A SHIFT in conversation

We were happy to be invited to be in conversation with SHIFT Liverpool, the sustainability network for cultural organisations in the Liverpool City Region. Our first public event of the year, on the 3rd of Feb, facilitated by Metal Culture & hosted at OpenEye Gallery was to dip our toes into the wider dialogue with people who have already been meeting to “collaboratively address the climate emergency and the Liverpool City Region’s ambitious 2040 zero-carbon target.” It resonates with our aims of bringing climate conversations into everyday life.

Photo Credit: Lucy Dosser

We opened up the presentation to ask ourselves many questions, chiefly…

What do you carry in this work?

Not what do you do. What do you carry? What values, what assumptions, what exhaustions? In sustainability work, we often carry urgency – the sense that time is running out, that we need to act now, act faster, do more. We carry the weight of knowing. And sometimes that weight becomes the very thing that burns us out, or worse, that keeps us repeating the same approaches expecting different results.

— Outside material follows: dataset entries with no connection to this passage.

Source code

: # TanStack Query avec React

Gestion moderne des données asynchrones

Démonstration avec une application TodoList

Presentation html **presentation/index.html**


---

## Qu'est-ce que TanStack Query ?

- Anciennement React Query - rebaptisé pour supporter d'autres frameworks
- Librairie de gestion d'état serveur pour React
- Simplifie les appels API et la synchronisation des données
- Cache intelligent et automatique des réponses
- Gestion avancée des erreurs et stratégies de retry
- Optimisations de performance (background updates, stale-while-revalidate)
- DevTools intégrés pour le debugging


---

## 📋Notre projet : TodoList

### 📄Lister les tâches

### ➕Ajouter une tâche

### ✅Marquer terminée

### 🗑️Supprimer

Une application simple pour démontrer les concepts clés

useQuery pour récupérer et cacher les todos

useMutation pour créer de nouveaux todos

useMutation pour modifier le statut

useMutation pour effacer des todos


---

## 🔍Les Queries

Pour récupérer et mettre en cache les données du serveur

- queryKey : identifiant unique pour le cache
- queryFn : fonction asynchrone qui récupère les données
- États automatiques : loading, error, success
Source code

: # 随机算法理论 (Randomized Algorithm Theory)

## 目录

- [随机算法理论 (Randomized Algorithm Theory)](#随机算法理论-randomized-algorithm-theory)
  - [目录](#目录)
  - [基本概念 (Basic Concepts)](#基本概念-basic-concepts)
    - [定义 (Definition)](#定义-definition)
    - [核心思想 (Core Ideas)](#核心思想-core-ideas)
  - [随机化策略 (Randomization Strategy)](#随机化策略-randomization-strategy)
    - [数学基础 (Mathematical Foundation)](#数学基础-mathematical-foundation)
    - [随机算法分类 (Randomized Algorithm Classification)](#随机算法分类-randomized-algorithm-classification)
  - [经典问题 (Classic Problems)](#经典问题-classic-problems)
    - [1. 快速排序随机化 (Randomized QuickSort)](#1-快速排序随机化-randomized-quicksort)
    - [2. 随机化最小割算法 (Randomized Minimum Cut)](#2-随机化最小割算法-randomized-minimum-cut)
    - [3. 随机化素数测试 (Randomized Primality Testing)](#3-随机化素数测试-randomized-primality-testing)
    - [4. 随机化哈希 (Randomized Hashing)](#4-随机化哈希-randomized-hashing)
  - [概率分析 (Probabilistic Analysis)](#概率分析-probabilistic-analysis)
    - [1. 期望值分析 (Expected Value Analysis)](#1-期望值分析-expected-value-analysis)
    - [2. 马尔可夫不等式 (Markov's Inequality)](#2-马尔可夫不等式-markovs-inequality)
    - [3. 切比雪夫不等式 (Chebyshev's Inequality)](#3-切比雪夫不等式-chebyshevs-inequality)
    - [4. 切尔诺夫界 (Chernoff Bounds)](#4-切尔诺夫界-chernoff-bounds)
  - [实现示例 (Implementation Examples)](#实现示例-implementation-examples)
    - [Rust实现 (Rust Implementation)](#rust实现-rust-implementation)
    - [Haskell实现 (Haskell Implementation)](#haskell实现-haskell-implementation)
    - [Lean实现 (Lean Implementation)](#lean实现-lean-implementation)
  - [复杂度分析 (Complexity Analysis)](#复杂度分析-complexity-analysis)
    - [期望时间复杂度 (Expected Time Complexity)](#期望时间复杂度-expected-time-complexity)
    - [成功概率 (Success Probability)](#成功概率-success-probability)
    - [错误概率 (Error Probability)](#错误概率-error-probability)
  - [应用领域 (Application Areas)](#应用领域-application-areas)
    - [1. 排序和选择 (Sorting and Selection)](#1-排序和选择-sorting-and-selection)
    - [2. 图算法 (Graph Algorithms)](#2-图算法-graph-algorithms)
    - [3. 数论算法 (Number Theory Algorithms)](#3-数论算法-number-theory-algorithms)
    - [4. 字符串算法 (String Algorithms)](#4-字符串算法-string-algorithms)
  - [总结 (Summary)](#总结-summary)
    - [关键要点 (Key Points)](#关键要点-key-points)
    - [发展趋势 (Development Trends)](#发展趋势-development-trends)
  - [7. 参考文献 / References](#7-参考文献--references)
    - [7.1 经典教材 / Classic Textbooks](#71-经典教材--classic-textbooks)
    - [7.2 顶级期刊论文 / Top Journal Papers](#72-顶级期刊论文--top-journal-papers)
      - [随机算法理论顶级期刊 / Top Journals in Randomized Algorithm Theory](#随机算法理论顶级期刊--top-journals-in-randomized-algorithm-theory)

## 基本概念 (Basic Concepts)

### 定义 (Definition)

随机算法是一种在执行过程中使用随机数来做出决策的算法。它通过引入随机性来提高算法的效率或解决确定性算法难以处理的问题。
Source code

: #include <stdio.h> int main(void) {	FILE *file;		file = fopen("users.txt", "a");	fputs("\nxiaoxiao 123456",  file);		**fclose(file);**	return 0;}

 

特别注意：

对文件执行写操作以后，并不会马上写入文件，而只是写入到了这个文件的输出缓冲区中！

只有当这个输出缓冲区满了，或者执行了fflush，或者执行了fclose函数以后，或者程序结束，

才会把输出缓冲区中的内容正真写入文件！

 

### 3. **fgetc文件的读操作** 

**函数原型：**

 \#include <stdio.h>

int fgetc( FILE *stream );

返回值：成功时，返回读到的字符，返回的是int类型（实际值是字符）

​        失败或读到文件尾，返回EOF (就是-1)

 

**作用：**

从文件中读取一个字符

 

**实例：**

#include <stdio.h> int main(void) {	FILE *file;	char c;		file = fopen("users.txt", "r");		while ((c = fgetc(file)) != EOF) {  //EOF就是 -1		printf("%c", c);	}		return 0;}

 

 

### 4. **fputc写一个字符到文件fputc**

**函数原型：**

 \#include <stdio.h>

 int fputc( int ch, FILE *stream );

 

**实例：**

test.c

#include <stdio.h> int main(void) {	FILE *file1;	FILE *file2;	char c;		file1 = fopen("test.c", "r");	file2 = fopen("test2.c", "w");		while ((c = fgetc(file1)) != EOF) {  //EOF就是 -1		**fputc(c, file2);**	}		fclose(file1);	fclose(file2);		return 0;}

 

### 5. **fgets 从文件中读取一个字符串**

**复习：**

In our work, microbial and more-than-human life invites us to consider that the way we respond to the crisis might itself be part of the crisis. That’s not a reason to stop. It’s a reason to pause. To ask different questions.

We sought to unsettle what sustainability means in cultural contexts, through reframing the crisis as relational (not informational!), to offering the F.W.D. project as a living example of post-activist1, more-than-human creative practice. Sustainability work in cultural organisations risks reproducing the same colonial, extractive and heroic logics it seeks to challenge – unless we slow down, attend to what the world is doing with us and cultivate wonder and curiosity as a form of capacity.

Flow.Walk.Drag. offers one such practice: learning from water and microbes how to pool resources, share resistance strategies and find joy in hopeless places.

We hope to take these ideas of pooling to our community this year, in Liverpool and Margate. Please let us know if you’re interested in splashing about with us.

  1. “Post-activism” – not after activism, but a different relation to crisis. One that asks: what if the way we respond to the crisis is part of the crisis? What other commitments become possible when we step aside from the hero narrative?